Rasya mengangguk, meyakinkan hatinya bahwa sekarang dia aman bersama sang ibu. Ia menarik udara dalam-dalam, dan menghembuskannya. Matanya lebih bersinar saat kembali menatap Rania. Keduanya melangkah bersama melawati ambang pintu rumah yang menorehkan sejuta kenangan indah di dalamnya bagi Rania, tapi derita bagi Rasya.
Rania menatap sekeliling, semuanya telah berubah. Hiasan dinding kesukaannya telah diganti oleh benda lain. Tanaman hias, pernak-pernik, semuanya bukan lagi tangannya yang menyusun. Bahkan, foto-foto pernikahan juga saat masa kehamilan yang dipajang, hilang dari tempatnya. Berganti sebuah lukisan besar.
"Mereka semua membuang barang-barang milik Ibu. Tidak satu pun tersisa," ucap Rasya saat melihat wajah suram Rania.
"Hanya ini yang tersisa." Rasya menunjukkan selembar foto yang selalu dibawanya ke mana pun pergi.
Foto Rania saat berusia sembilan belas tahun, foto yang diambil Hadrian saat pertemuan pertama mereka. Rania menerima lembar foto tersebut, menatapnya penuh kerinduan. Tak dipungkiri ia sangat merindukan laki-laki itu. Rania tersenyum pahit, dalam gambar itu ia tersenyum sembari memeluk sebuah boneka pemberian Hadrian.
Pelukan di kakinya membuat Rania tersadar, dia bukan lagi berasa di masa itu. Mata Rania menyipit saat menangkap sebuah figura kecil di lemari hias ruang tengah rumah. Ia mendekat, menatap lebih jelas siapa gambar dalam figura itu. Rania mengambilnya, menatap dengan tajam.
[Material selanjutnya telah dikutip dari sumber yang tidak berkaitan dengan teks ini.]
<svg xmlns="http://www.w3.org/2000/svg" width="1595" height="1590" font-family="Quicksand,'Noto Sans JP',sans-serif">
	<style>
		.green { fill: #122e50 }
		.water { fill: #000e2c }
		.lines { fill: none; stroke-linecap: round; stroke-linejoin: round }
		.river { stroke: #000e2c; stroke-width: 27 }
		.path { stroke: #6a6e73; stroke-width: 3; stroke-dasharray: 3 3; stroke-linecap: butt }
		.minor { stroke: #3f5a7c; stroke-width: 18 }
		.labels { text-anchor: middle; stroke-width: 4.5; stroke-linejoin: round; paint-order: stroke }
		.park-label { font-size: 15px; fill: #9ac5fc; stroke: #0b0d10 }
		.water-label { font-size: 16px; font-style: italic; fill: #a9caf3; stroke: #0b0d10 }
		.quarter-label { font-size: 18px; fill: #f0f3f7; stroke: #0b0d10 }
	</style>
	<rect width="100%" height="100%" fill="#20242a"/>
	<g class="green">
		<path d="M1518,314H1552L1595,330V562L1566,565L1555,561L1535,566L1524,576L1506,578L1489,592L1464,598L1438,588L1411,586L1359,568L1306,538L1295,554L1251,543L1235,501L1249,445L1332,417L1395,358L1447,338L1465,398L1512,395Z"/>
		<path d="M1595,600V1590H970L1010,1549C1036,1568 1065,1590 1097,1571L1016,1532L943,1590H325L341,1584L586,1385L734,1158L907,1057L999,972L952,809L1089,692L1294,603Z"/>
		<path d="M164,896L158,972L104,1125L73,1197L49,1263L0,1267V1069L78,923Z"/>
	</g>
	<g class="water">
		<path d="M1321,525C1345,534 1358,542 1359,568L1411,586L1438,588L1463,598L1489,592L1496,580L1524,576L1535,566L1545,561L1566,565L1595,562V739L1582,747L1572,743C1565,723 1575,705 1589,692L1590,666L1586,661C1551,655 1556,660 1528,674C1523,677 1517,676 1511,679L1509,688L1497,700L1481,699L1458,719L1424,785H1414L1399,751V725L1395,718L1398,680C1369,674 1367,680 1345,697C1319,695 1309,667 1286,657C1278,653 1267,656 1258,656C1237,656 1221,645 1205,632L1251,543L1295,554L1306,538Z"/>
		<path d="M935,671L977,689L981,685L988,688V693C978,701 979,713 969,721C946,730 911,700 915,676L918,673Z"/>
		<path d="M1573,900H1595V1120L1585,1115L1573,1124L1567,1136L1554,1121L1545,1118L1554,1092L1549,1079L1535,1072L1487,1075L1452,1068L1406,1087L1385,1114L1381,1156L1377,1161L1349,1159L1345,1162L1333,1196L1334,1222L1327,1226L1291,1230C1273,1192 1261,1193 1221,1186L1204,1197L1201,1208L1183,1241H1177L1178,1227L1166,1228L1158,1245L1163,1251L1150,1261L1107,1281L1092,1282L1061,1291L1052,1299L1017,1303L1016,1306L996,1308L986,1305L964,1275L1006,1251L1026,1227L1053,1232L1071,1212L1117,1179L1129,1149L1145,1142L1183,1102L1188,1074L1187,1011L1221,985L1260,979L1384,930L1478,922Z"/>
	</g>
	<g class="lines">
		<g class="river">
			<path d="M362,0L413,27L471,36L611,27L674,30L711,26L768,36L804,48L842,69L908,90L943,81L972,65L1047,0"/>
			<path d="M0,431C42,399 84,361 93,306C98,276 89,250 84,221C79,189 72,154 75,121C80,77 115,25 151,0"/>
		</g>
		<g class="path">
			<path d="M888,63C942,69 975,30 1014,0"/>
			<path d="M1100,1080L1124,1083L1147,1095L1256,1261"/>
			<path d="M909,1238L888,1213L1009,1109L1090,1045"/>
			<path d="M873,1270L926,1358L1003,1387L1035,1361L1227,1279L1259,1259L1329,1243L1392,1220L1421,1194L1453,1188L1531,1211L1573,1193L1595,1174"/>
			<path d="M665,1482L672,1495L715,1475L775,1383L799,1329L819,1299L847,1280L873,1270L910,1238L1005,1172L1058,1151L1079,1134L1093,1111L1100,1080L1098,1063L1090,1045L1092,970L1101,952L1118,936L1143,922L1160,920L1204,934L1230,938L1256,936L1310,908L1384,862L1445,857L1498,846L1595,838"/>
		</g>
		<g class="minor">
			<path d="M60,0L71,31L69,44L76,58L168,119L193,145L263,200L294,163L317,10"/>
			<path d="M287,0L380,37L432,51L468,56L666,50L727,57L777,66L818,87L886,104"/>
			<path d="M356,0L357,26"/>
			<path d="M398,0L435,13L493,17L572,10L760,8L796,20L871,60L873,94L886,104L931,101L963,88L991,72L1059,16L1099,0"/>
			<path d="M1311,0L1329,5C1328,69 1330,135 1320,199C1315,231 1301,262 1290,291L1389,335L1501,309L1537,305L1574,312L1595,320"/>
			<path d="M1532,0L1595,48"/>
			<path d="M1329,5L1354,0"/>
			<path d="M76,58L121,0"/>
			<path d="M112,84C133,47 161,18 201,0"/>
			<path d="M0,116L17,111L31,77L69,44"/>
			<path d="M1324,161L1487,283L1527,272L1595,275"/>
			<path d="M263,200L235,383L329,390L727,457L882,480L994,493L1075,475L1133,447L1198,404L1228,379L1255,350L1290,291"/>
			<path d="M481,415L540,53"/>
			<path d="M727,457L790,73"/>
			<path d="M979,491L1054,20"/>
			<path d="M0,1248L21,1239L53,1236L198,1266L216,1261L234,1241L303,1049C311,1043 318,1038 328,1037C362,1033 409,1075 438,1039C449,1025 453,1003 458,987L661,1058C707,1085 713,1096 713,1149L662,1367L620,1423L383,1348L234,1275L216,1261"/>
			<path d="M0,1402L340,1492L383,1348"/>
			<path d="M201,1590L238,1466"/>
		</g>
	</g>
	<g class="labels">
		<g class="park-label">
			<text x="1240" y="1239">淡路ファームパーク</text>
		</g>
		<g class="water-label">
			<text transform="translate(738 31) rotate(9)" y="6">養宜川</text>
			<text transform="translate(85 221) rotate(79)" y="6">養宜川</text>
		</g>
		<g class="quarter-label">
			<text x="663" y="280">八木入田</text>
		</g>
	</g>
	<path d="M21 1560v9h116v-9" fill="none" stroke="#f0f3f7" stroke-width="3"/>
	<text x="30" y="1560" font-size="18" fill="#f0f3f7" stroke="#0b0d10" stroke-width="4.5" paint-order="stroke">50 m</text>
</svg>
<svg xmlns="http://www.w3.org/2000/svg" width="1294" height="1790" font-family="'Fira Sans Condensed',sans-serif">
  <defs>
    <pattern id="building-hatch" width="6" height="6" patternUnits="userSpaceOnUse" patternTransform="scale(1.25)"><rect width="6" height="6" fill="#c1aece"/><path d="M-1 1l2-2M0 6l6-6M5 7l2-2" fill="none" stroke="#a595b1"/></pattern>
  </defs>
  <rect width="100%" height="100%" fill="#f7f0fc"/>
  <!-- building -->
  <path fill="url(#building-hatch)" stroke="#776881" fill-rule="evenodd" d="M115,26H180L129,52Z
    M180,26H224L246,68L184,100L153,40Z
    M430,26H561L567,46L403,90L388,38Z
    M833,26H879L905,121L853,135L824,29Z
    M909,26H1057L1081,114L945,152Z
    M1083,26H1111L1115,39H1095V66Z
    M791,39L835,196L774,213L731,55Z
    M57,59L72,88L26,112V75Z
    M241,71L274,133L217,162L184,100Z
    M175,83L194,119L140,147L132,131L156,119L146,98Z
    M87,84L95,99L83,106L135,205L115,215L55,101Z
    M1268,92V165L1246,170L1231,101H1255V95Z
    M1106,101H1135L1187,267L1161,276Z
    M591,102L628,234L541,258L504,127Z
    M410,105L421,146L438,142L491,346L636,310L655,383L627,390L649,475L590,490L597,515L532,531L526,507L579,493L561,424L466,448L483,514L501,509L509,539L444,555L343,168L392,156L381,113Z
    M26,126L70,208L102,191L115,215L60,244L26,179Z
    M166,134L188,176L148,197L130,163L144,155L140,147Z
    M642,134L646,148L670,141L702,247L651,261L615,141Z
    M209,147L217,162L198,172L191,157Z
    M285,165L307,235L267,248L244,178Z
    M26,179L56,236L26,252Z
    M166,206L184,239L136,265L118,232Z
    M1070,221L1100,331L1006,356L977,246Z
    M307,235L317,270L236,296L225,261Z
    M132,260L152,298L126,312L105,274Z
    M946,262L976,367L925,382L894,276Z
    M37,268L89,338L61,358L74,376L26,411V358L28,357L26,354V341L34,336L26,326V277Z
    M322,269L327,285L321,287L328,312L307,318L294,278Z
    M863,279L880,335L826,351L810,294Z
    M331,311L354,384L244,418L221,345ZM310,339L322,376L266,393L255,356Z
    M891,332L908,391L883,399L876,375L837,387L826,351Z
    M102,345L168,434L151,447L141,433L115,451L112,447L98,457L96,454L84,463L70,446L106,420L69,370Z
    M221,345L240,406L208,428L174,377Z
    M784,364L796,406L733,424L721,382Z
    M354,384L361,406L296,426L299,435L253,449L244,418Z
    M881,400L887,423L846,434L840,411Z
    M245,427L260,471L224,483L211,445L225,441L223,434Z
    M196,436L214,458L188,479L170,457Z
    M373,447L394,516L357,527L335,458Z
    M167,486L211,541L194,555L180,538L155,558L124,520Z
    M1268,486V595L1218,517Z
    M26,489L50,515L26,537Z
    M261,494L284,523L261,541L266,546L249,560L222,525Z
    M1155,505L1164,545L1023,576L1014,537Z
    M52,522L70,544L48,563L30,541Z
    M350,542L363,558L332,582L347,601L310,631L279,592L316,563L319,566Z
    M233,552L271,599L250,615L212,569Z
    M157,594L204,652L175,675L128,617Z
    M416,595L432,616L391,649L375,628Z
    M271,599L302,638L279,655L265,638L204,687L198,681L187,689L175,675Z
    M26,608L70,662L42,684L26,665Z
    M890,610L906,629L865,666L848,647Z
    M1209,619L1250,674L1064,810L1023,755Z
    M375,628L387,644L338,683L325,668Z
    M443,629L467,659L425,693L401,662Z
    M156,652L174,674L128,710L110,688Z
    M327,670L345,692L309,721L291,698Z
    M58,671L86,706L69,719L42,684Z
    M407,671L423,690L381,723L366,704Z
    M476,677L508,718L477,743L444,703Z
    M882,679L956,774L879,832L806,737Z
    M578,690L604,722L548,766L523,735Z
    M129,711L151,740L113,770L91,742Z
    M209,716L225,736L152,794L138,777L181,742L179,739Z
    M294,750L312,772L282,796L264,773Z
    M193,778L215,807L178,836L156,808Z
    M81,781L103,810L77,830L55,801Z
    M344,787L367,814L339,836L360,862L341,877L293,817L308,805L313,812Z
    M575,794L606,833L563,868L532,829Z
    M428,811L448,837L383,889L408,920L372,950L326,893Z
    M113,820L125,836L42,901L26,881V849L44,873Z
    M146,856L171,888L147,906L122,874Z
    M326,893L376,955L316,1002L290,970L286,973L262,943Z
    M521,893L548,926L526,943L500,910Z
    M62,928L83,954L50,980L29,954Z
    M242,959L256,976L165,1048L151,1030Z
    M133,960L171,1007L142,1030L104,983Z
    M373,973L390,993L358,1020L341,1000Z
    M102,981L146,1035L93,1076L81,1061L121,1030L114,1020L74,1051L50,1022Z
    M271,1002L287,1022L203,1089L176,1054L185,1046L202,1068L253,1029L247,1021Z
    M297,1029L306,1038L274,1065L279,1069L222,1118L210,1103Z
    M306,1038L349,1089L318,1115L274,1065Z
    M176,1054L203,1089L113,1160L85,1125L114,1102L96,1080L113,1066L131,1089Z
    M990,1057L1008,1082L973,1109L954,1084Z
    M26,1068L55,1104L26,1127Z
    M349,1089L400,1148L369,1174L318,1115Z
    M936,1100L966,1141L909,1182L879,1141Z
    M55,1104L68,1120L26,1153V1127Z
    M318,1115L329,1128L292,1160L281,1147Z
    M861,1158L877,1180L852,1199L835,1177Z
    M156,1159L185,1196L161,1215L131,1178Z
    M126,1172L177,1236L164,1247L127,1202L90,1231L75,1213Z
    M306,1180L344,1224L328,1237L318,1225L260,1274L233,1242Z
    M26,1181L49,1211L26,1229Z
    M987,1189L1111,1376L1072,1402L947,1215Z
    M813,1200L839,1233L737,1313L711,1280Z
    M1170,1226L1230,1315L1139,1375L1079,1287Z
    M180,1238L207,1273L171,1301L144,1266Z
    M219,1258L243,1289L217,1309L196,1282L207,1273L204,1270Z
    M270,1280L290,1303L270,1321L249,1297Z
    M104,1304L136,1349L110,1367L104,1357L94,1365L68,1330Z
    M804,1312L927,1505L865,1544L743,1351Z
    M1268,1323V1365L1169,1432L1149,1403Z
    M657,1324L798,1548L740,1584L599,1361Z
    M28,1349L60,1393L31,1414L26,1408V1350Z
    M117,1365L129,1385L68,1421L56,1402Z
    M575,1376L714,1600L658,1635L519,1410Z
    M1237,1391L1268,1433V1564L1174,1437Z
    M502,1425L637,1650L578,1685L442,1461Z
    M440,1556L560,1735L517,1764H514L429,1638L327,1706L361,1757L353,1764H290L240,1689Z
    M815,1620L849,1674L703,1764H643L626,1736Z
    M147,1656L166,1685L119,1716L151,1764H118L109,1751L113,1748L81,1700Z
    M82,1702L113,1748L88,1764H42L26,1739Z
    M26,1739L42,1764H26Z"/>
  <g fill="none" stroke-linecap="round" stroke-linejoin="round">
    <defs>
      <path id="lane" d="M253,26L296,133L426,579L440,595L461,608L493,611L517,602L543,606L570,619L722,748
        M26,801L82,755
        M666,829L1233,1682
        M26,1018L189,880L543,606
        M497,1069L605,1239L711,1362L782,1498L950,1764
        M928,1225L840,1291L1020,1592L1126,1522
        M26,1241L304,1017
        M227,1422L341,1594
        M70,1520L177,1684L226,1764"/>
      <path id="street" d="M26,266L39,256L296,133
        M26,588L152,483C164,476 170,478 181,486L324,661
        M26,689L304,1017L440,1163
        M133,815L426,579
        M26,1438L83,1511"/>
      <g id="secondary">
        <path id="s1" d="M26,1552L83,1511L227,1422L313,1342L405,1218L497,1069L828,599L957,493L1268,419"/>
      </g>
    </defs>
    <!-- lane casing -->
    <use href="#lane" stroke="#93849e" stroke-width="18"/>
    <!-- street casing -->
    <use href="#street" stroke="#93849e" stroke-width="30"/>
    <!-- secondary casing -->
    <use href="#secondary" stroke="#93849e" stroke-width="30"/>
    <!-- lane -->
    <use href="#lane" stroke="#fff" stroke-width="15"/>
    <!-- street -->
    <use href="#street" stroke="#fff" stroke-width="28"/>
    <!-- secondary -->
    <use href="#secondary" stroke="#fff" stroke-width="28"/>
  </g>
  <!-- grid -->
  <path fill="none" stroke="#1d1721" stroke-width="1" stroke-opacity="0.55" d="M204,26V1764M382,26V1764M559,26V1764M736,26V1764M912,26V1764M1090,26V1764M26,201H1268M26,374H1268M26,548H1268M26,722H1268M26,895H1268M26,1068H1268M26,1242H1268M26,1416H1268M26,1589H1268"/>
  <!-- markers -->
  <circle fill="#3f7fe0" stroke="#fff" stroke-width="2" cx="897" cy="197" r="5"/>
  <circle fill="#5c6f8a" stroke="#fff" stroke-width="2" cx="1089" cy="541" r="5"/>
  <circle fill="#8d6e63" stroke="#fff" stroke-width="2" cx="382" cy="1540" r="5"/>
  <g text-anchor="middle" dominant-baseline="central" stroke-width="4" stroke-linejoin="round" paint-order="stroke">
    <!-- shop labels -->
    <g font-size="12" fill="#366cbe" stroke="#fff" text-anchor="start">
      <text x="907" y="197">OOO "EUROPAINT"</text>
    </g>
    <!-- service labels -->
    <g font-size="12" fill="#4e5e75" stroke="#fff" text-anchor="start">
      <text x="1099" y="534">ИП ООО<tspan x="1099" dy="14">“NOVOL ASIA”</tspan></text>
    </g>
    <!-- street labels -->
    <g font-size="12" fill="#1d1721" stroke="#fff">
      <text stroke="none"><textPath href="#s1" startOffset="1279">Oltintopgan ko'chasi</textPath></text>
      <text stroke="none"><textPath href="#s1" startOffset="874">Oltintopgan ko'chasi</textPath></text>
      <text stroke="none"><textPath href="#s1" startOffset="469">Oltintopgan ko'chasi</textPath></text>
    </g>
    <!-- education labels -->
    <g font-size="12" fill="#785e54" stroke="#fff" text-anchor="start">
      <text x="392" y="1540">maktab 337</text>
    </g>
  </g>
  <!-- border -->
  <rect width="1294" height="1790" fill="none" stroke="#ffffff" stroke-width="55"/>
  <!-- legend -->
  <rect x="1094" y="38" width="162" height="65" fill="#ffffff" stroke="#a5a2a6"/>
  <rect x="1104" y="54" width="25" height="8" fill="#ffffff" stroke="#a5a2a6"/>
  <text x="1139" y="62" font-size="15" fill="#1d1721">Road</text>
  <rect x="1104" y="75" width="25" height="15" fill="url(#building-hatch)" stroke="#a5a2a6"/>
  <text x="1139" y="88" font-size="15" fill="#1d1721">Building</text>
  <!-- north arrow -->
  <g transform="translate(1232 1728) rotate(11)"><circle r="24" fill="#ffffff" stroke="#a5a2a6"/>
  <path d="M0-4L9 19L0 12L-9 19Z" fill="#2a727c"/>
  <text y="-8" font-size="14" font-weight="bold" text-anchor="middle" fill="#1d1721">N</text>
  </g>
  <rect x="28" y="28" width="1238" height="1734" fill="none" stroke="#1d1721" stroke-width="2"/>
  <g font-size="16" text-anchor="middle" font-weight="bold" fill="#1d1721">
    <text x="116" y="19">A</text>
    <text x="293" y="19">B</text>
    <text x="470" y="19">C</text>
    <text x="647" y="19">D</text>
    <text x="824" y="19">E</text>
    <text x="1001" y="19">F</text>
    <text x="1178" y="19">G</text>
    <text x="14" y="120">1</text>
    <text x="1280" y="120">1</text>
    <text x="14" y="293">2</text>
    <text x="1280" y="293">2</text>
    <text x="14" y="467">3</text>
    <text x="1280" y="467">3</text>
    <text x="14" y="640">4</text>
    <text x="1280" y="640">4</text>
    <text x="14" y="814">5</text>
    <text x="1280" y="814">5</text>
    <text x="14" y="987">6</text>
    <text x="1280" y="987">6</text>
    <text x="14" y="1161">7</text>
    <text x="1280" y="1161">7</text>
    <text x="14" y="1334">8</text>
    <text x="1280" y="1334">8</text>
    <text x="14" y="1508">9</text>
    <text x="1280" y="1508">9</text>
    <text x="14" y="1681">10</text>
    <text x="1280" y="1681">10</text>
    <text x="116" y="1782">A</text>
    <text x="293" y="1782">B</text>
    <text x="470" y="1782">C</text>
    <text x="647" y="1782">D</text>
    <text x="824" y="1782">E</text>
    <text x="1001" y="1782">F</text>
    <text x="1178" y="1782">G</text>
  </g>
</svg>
"Shakira? Jadi benar dia sudah merasa menjadi nyonya di rumah ini. Kau benar-benar ...." Rania menggeram, meremas kuat pinggiran figura.
Prang!
Rania melempar figura ke lantai dengan kuat hingga terberai menjadi serpihan kecil yang berserakan. Ia memungut gambar sahabat lamanya itu, mengambil korek api yang tergeletak di atas asbak. Entah siapa yang merokok di rumahnya? Lalu, membakar gambar Shakira tanpa segan.
Rasya menatap puas dengan apa yang dilakukan Rania. Jika perlu, semua barang-barang Shakira di rumah itu sebaiknya dimusnahkan.
"Masih banyak barang-barang milik wanita itu, Bu. Aku ingin semuanya menghilang dari rumah ini," ujar Rasya tidak menyembunyikan rasa bencinya terhadap Shakira juga paman dan bibinya.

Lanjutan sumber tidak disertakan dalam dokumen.